China Will Probably Raise Film Quota, Analyst Says
U.S. trade talks with China should pay off for Hollywood, a think tank analyst told the South China Morning Post in a report today.
Under an agreement set in 2012, the quota on imported films in China is set at a floor of 34. Researcher Mei Xinyu of the Ministry of Commerce’s Chinese Academy of International Trade and Economic Cooperation suggested today that is likely to rise following President Trump’s Florida meeting last week with China’s President Xi Jinping.
Last year already, 38 movies came into the market under the 25% revenue share established in 2012. Many saw that as an attempt by China to increase box office in what was a dramatically slowed year of growth. The studios are understood to be mixed on raising the quota.

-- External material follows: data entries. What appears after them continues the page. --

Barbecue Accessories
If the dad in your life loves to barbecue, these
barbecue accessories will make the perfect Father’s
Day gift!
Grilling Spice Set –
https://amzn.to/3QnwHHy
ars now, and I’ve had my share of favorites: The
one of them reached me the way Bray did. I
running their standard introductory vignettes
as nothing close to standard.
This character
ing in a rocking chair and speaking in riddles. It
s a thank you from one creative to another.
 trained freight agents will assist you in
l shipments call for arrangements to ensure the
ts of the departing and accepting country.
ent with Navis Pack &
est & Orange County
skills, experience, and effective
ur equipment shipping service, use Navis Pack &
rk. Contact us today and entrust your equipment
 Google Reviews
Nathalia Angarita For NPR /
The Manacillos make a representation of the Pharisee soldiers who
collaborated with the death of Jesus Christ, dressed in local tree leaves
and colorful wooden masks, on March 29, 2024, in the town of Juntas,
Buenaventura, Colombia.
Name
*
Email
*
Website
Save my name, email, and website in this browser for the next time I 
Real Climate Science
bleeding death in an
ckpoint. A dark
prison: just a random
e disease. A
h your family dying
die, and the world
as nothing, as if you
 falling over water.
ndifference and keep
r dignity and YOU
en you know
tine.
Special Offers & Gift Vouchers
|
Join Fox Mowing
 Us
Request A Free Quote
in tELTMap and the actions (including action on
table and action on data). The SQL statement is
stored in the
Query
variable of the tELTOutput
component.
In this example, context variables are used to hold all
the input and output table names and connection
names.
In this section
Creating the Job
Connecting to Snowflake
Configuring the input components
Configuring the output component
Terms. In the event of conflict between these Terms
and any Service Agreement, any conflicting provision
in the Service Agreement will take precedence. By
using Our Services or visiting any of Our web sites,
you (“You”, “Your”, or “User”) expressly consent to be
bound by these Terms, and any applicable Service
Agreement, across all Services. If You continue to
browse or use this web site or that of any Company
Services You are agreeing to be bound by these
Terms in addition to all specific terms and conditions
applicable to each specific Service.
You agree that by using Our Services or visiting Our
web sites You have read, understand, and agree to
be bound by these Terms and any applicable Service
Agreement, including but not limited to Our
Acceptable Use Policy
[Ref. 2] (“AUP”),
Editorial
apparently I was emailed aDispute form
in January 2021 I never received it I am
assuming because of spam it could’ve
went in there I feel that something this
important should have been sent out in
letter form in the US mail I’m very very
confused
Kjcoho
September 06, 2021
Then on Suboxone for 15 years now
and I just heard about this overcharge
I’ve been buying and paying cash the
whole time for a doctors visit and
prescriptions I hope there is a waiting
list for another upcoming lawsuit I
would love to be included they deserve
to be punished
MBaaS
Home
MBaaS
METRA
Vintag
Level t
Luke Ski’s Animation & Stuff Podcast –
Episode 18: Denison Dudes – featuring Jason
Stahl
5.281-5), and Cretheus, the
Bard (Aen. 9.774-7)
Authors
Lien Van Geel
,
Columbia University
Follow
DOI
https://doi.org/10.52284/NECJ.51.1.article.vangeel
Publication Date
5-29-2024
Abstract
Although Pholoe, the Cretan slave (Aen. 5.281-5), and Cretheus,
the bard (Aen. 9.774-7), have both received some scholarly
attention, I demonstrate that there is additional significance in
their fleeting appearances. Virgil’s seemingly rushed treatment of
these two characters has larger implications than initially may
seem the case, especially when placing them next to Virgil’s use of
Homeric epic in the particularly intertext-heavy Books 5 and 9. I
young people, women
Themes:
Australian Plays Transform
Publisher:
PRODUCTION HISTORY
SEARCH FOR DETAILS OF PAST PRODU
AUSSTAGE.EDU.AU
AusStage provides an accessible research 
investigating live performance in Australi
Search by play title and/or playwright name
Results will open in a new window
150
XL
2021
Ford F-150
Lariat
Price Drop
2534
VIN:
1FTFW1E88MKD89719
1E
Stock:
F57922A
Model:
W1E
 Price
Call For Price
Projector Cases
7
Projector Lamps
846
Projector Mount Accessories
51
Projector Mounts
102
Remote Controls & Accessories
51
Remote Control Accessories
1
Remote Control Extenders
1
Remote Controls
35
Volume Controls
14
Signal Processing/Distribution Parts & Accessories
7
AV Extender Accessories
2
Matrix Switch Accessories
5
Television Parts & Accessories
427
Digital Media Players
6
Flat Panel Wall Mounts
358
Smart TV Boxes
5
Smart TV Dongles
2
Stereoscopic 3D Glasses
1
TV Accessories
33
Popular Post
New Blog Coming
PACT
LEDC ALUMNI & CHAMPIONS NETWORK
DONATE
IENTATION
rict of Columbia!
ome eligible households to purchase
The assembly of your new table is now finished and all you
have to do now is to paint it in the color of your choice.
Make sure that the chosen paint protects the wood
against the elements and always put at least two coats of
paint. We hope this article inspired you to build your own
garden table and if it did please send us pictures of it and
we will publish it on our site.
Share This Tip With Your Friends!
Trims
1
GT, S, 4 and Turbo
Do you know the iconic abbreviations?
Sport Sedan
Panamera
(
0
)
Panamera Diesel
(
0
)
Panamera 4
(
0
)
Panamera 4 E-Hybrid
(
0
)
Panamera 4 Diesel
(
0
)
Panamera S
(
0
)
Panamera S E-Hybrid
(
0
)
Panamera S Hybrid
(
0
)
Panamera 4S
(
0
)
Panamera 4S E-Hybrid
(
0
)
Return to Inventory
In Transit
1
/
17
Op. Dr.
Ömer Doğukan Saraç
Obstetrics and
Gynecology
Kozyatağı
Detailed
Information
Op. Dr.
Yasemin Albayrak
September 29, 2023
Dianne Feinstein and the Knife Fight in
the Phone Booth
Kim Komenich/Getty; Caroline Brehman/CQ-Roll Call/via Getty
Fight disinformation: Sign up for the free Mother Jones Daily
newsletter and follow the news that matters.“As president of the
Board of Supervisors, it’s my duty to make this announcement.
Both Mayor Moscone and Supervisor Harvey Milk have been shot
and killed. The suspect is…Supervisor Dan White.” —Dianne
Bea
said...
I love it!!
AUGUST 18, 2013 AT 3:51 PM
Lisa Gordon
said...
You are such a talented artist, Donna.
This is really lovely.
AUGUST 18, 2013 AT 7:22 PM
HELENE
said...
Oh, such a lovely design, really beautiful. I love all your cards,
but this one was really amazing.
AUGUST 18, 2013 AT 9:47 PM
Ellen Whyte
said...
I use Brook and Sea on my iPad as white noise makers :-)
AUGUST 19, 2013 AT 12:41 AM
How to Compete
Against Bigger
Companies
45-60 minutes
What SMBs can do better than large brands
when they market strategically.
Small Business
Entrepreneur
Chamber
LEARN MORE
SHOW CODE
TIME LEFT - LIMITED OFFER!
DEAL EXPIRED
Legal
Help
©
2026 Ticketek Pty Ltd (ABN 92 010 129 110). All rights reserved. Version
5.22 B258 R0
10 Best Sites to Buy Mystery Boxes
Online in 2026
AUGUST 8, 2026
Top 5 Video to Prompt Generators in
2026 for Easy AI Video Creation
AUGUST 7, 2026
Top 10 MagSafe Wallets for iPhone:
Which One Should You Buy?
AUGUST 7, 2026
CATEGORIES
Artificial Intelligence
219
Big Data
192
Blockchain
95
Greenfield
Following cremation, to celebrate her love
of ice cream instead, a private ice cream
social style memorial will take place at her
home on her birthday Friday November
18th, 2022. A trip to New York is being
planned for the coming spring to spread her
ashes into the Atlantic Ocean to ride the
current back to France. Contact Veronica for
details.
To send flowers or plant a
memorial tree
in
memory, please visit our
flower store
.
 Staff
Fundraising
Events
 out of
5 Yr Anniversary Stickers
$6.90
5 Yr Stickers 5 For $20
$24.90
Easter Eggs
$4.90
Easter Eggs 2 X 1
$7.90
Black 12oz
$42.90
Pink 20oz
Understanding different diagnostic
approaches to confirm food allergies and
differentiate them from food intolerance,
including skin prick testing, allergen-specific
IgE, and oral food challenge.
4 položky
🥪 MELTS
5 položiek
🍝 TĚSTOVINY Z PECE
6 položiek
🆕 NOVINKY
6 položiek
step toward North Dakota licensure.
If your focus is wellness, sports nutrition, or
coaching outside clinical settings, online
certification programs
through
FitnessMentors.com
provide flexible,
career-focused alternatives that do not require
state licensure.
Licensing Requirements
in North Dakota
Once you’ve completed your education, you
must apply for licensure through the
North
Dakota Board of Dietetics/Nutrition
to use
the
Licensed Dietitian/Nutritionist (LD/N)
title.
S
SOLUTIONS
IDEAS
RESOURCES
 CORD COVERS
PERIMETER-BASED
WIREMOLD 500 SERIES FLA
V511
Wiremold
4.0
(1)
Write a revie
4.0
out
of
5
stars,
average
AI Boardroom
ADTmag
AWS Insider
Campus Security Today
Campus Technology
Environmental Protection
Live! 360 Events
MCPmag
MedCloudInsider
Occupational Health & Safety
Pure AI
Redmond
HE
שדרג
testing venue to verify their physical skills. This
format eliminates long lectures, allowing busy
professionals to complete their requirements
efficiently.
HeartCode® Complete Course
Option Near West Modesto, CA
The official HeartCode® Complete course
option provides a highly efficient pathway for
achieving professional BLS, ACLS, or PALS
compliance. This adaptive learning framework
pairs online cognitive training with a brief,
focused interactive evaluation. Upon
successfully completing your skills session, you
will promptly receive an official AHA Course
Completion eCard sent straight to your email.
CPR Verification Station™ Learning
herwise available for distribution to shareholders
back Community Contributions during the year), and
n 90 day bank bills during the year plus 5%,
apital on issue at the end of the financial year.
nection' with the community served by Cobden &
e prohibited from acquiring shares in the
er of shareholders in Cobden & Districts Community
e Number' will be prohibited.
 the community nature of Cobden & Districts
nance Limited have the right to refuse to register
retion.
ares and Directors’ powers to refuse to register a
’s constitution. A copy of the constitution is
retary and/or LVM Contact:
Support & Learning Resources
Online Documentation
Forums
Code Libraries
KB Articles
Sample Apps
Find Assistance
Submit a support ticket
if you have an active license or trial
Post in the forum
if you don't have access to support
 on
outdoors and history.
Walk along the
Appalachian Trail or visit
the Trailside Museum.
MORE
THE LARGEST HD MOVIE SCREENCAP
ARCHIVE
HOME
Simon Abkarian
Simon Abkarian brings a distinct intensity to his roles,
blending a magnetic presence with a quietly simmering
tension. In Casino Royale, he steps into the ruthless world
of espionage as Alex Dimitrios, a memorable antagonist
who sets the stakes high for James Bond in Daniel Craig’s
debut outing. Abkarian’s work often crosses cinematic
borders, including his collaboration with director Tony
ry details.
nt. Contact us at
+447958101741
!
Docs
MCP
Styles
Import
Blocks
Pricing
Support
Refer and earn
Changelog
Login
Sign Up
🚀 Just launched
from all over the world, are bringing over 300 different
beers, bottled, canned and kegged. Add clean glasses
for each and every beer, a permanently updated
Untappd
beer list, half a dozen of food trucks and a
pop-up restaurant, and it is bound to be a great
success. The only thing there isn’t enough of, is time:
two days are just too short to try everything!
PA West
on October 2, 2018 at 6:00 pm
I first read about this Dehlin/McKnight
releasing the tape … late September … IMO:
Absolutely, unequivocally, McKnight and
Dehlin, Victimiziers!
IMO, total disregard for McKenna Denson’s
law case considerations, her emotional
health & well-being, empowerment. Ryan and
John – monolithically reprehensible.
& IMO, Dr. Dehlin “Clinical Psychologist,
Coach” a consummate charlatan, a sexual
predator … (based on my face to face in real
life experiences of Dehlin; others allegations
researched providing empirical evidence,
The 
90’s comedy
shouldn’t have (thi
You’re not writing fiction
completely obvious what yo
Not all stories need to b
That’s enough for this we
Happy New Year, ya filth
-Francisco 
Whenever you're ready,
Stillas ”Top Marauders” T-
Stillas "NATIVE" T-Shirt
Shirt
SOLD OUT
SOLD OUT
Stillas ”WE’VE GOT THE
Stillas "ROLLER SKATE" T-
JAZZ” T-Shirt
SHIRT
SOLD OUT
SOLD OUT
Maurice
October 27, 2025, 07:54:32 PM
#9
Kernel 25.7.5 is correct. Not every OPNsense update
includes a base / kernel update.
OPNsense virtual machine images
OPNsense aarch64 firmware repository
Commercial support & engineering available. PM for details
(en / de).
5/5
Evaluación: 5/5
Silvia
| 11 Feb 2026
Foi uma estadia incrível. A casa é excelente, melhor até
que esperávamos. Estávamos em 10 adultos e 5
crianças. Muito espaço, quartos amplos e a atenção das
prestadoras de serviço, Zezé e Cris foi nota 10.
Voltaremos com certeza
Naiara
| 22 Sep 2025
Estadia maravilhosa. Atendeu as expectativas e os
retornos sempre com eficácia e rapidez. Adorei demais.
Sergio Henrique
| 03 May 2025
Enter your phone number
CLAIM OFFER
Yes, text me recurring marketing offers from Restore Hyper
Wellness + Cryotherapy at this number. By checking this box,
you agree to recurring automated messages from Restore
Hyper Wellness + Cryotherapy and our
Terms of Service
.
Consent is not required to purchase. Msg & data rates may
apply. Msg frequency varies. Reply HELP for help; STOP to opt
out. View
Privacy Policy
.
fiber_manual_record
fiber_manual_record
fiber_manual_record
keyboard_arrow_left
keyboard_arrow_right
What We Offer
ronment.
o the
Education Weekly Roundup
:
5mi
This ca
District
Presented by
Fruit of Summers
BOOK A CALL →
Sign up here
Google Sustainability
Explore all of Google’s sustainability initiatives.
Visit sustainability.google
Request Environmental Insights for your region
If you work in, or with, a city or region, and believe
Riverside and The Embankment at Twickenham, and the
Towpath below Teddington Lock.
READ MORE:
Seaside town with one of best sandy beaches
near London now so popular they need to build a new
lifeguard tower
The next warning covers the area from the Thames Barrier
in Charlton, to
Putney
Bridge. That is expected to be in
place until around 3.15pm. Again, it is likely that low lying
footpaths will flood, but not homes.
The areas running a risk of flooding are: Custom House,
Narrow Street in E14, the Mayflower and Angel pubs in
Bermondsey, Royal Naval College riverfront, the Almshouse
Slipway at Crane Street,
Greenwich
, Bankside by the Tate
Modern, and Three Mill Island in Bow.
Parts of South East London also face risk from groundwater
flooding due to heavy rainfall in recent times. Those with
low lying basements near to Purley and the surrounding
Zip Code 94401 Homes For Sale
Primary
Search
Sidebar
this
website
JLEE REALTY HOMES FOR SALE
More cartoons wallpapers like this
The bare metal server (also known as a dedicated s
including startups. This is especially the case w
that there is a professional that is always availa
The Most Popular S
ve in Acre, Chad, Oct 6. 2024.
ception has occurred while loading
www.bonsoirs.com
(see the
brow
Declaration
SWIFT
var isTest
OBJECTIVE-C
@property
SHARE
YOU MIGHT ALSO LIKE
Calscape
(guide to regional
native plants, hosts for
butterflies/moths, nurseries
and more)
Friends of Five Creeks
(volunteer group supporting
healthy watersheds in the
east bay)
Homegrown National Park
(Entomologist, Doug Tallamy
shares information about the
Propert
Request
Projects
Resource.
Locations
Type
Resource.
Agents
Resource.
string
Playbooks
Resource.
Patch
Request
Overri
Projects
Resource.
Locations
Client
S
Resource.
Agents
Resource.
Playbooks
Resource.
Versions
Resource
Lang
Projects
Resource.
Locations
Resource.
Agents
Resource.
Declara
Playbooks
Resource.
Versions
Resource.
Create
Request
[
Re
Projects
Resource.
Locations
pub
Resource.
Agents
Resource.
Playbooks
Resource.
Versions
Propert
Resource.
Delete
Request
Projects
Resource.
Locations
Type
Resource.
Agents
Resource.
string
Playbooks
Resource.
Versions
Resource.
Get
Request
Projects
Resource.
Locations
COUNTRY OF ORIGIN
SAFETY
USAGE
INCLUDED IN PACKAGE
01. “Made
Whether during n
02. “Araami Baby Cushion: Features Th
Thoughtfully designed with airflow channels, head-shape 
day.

The five-year arrangements are being reviewed. Talks involve the number of films allowed into China, but importantly also involve percentage of theatrical rentals and tapping into other markets in the country. This is happening in conjunction with other trade terms affecting agriculture, energy and finance.
Concessions in film and other industries “are relatively easy for China to make,” the researcher says. They “would enable Trump to claim quick achievements and in exchange China can ask for bigger market access in the U.S.”
The president has said that he wants to reduce the U.S. trade deficit with China.
Chinese ticket buyers spent $6.6 billion last year, making the country the No. 2 theatrical market after North America, the MPAA reported last month. But that was down nearly 3% from 2015, which the film trade group attributed to China’s slowing growth as well as weakening value of the yuan vs the U.S. dollar.
If the currency had held constant, then sales for imported films increased more than 12% in 2016.